Entries taken from a collection:
--- BEGIN ---
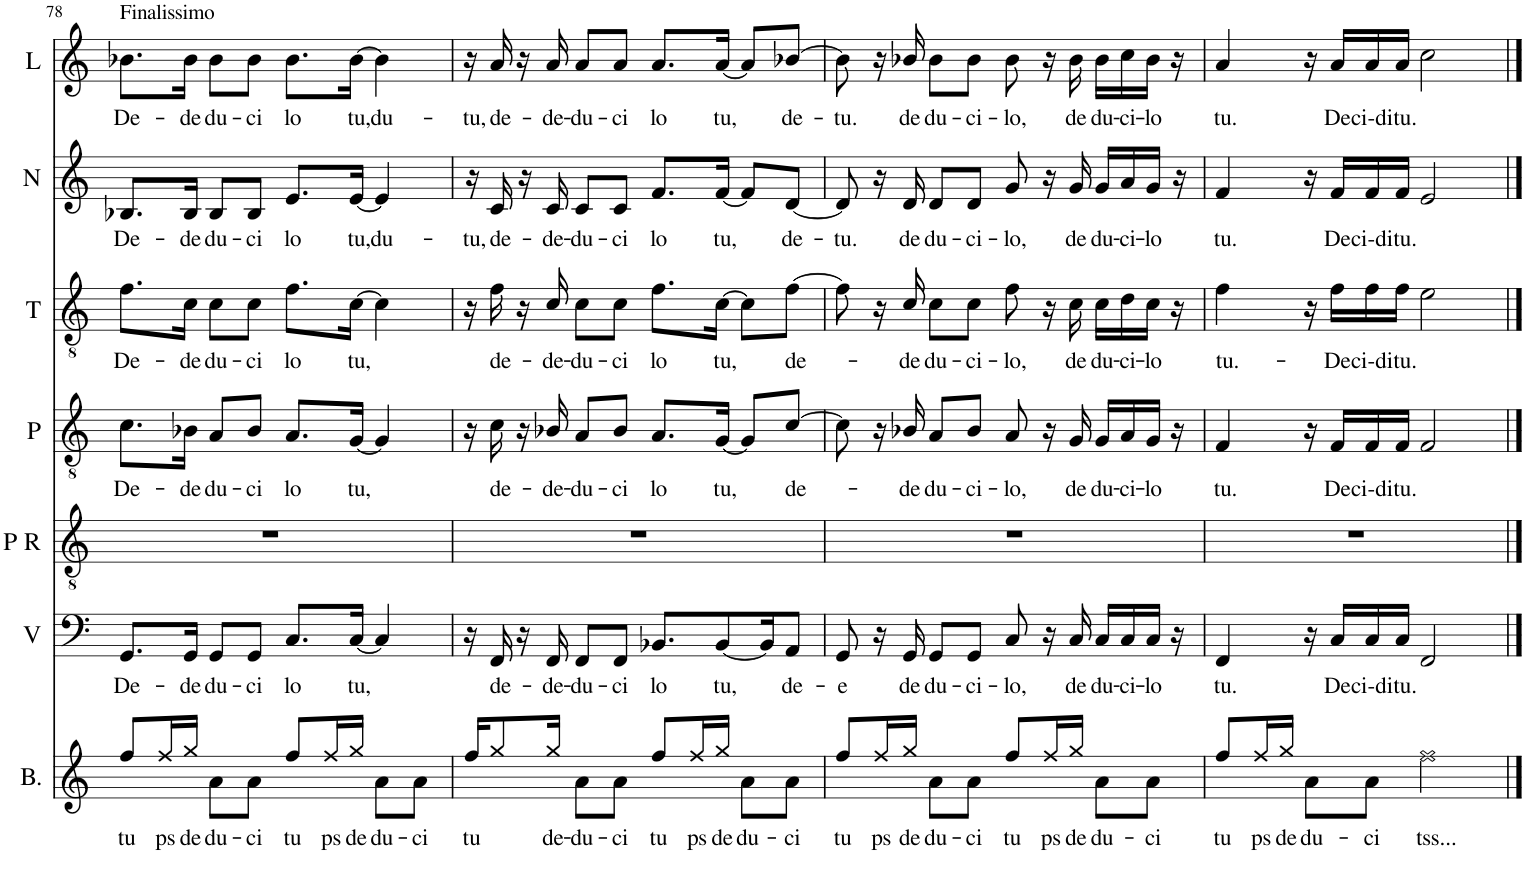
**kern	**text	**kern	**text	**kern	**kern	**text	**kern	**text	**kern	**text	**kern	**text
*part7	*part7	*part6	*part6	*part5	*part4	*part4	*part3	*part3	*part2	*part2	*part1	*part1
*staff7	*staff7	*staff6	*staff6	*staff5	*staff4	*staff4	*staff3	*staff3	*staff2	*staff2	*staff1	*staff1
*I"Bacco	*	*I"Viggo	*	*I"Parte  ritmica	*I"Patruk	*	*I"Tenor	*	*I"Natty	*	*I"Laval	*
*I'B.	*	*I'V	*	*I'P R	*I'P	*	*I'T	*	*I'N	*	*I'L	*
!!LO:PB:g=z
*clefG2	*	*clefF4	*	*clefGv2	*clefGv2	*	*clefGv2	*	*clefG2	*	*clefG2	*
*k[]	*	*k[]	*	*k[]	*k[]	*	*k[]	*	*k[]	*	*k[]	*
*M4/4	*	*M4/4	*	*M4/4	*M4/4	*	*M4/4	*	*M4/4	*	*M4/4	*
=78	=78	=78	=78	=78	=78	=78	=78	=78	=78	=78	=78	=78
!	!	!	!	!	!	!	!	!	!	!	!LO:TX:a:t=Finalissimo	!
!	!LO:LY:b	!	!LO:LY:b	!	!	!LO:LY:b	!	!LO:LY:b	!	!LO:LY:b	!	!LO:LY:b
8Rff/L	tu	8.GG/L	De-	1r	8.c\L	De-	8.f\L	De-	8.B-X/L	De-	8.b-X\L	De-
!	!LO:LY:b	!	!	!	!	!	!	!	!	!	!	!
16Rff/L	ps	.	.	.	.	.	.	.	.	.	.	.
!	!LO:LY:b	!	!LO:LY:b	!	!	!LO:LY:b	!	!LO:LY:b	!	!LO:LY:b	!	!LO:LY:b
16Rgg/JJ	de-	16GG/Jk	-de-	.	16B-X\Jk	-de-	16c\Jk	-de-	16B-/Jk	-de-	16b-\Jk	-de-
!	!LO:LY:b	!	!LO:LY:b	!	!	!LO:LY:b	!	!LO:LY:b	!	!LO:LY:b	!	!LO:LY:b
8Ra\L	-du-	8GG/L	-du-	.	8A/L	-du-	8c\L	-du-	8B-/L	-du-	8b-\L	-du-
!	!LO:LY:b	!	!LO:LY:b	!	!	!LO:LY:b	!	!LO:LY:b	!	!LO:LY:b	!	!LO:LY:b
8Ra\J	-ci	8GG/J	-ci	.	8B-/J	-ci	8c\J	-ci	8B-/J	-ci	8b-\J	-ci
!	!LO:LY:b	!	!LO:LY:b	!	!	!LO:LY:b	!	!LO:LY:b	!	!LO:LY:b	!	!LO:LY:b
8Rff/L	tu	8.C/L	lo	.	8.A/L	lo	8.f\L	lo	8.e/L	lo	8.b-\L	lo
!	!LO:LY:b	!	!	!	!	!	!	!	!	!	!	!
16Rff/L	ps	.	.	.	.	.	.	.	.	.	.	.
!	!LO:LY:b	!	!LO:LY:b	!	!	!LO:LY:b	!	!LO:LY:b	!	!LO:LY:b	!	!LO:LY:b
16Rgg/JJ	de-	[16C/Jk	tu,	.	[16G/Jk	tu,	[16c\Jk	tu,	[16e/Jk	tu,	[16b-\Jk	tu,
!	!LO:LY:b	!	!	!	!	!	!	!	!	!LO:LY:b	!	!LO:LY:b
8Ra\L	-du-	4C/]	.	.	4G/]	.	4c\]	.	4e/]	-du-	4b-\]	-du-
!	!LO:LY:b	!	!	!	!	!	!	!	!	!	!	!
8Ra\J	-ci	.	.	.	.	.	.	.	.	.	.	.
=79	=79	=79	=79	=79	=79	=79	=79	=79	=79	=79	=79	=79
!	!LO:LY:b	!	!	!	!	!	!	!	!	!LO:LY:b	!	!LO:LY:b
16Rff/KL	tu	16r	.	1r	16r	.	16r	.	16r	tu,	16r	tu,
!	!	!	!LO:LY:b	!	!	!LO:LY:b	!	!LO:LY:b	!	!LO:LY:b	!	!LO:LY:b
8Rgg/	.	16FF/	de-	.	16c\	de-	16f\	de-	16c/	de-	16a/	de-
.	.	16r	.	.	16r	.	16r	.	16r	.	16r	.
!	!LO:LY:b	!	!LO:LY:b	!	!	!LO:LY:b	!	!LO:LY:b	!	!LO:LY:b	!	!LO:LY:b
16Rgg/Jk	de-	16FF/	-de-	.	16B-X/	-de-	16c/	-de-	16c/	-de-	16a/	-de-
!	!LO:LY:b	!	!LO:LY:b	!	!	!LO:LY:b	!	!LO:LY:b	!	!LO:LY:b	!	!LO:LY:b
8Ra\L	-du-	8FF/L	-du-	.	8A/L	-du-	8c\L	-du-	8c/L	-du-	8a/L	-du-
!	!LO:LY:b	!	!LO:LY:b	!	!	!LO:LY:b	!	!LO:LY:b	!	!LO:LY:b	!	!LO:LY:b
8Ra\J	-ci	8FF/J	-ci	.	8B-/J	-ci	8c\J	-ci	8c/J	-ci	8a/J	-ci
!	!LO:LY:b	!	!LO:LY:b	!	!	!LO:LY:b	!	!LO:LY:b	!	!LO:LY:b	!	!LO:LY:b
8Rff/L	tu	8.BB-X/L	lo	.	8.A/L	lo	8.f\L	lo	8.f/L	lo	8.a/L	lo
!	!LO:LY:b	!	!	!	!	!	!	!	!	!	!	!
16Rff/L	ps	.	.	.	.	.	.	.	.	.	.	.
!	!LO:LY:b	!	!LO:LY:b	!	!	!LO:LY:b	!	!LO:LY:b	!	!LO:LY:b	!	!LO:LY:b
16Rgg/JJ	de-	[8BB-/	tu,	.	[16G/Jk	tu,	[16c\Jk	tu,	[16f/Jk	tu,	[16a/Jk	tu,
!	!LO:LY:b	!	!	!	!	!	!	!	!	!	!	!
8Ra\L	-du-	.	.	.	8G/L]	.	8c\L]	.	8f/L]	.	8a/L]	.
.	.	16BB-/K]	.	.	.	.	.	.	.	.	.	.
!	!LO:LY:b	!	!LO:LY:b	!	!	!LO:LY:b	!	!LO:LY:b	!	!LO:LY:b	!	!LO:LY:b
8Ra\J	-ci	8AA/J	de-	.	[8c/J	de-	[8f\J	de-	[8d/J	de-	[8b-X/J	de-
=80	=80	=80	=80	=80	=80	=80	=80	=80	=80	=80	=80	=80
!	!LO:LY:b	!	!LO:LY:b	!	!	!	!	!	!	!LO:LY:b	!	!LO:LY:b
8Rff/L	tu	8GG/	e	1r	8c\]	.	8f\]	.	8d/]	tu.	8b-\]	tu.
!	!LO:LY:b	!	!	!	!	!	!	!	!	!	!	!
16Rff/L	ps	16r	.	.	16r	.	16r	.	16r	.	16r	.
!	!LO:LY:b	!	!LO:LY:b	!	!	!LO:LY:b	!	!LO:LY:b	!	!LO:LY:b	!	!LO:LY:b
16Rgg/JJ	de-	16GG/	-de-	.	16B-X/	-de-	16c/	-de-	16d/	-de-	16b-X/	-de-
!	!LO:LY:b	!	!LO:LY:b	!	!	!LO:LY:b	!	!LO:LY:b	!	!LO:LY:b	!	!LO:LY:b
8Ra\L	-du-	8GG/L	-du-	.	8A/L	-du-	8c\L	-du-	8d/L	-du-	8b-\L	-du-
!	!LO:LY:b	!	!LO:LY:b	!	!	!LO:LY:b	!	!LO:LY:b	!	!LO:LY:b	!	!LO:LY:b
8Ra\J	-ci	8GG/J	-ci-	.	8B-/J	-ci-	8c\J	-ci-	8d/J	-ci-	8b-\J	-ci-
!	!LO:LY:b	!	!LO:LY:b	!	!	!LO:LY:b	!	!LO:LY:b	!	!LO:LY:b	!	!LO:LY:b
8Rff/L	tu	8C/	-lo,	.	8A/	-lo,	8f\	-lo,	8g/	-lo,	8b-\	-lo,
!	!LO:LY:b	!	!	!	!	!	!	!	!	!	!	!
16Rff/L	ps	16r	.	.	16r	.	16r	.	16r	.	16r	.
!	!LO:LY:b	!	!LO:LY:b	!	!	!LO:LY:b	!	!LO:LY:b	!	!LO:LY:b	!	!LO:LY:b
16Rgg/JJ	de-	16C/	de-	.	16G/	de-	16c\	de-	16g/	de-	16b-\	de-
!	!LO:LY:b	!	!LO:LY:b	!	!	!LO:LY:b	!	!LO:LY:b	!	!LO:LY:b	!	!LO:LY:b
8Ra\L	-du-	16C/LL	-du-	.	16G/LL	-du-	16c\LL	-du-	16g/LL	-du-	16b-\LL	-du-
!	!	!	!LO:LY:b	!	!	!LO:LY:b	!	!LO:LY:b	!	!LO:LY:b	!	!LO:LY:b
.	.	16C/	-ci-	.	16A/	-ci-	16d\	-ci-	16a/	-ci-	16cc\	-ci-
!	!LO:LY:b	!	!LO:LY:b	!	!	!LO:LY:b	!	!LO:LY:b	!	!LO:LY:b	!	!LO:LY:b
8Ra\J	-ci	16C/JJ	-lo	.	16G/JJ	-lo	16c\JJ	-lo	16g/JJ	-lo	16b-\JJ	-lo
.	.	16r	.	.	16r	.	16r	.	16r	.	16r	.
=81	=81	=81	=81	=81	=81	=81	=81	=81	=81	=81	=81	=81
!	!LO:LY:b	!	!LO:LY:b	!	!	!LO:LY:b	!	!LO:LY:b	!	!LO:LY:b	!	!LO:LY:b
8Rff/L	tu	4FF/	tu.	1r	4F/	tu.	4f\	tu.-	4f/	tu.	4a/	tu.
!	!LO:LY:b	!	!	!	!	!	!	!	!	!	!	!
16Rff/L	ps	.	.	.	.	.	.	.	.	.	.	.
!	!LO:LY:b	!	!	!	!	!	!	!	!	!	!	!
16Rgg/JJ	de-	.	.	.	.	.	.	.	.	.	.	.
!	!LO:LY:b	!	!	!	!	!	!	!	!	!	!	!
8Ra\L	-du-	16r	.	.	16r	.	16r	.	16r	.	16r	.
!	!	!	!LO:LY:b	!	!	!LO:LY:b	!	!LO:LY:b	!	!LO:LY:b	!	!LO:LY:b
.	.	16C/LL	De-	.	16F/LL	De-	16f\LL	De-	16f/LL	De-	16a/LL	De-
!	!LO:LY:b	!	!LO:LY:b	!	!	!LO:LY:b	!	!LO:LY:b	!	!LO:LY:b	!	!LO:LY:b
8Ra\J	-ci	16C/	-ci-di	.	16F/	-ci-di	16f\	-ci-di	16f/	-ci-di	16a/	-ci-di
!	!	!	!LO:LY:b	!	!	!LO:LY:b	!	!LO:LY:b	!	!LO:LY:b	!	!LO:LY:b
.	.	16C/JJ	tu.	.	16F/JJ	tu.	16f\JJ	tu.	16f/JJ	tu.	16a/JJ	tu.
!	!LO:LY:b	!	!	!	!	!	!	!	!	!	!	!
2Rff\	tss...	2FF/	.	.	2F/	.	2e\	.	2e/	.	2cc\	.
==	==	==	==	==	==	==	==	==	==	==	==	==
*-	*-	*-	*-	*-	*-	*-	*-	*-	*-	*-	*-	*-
--- END ---
Count how many of the lines above contain the string "Laval", matching case exactly, and give only that number.

1